Calculadas a partir do número de “propriedade perdidas”, isto é, mulheres, homens e crianças libertas, as indenizações foram oficializadas em 1837, através da promulgação do Slave Compensation Act (Ato de Compensação Escravocrata, em tradução livre), cinco anos após a aprovação da abolição da escravidão, em 1833, pelo parlamento inglês e pelo rei William IV.

Para indenizar os quase 47 mil proprietários de escravos que se sentiram prejudicados pelo fim do regime servil, o governo britânico tomou emprestado 20 milhões de libras esterlinas, o que segundo estimativas representava cerca de 40% do orçamento do Estado britânico para o ano de 1833.

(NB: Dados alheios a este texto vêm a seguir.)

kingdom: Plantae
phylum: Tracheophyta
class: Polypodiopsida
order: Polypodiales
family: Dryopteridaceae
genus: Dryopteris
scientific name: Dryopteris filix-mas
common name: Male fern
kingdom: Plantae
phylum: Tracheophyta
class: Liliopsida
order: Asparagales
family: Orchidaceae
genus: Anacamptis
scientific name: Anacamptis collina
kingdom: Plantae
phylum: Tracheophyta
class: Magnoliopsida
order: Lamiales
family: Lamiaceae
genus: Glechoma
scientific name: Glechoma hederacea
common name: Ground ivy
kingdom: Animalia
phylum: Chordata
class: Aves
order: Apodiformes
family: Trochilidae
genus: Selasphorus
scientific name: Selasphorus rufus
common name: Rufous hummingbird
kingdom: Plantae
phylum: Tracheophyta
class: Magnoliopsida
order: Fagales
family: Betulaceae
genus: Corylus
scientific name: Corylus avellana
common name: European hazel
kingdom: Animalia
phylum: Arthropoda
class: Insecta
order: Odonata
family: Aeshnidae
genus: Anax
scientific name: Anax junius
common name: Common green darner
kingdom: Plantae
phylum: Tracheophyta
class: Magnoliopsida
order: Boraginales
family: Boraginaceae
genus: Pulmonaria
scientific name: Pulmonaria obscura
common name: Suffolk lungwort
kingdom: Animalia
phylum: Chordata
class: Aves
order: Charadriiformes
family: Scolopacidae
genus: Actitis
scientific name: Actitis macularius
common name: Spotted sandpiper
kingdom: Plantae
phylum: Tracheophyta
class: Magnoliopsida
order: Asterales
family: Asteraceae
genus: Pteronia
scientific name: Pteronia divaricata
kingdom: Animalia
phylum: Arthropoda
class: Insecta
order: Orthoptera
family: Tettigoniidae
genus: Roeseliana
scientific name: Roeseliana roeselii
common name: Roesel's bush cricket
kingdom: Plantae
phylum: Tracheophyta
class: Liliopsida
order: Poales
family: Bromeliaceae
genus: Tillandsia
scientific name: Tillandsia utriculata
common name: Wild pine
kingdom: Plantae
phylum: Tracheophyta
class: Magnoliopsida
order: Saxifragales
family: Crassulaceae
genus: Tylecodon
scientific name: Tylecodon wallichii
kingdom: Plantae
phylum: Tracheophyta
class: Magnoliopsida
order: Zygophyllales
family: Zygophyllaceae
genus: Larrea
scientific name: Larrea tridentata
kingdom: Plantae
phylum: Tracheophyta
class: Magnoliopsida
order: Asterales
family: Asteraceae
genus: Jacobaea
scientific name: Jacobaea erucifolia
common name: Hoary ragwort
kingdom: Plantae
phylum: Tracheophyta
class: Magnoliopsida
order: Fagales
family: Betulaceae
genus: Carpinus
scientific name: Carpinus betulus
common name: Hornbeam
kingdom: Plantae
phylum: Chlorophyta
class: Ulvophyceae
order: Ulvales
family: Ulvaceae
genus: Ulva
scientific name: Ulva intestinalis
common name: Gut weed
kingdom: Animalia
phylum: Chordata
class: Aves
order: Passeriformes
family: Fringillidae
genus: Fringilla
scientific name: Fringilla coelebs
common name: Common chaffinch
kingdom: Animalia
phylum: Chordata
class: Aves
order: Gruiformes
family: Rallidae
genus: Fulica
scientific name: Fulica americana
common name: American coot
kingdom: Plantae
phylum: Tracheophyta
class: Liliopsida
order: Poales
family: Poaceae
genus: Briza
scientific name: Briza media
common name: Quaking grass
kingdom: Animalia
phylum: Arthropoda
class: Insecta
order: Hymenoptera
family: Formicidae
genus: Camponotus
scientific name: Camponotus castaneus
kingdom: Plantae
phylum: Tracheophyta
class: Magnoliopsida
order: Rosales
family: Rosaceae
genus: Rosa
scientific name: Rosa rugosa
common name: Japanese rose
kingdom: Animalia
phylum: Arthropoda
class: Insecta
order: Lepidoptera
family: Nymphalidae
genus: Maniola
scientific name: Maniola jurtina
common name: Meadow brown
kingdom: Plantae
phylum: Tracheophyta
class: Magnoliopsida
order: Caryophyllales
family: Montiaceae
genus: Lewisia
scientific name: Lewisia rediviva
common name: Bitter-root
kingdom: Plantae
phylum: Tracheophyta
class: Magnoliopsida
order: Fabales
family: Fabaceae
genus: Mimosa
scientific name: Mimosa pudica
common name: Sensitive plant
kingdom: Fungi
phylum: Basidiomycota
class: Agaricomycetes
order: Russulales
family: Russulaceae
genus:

O valor do empréstimo foi tão colossal para o período que o governo britânico precisou arrecadar tal quantia junto ao mercado financeiro, vendendo títulos do tesouro sob condições bastante incomuns. O prazo de maturação daqueles títulos, isto é, quando eles poderiam ser pagos pelo tesouro britânico foi algo como 120 anos. Isso significou que o tesouro britânico começou a desembolsar os primeiros pagamentos somente a partir de 1957.

O valor de 20 milhões de libras (ou 2.4 bilhões atualizadas à inflação atual) não parece muito significativo nos dias de hoje, sobretudo para um orçamento como do Estado britânico, atualmente perto de 1 trilhão de libras. Mas para que possamos ter uma ideia do gigantismo do empréstimo à época, é necessário colocá-lo sob perspectiva.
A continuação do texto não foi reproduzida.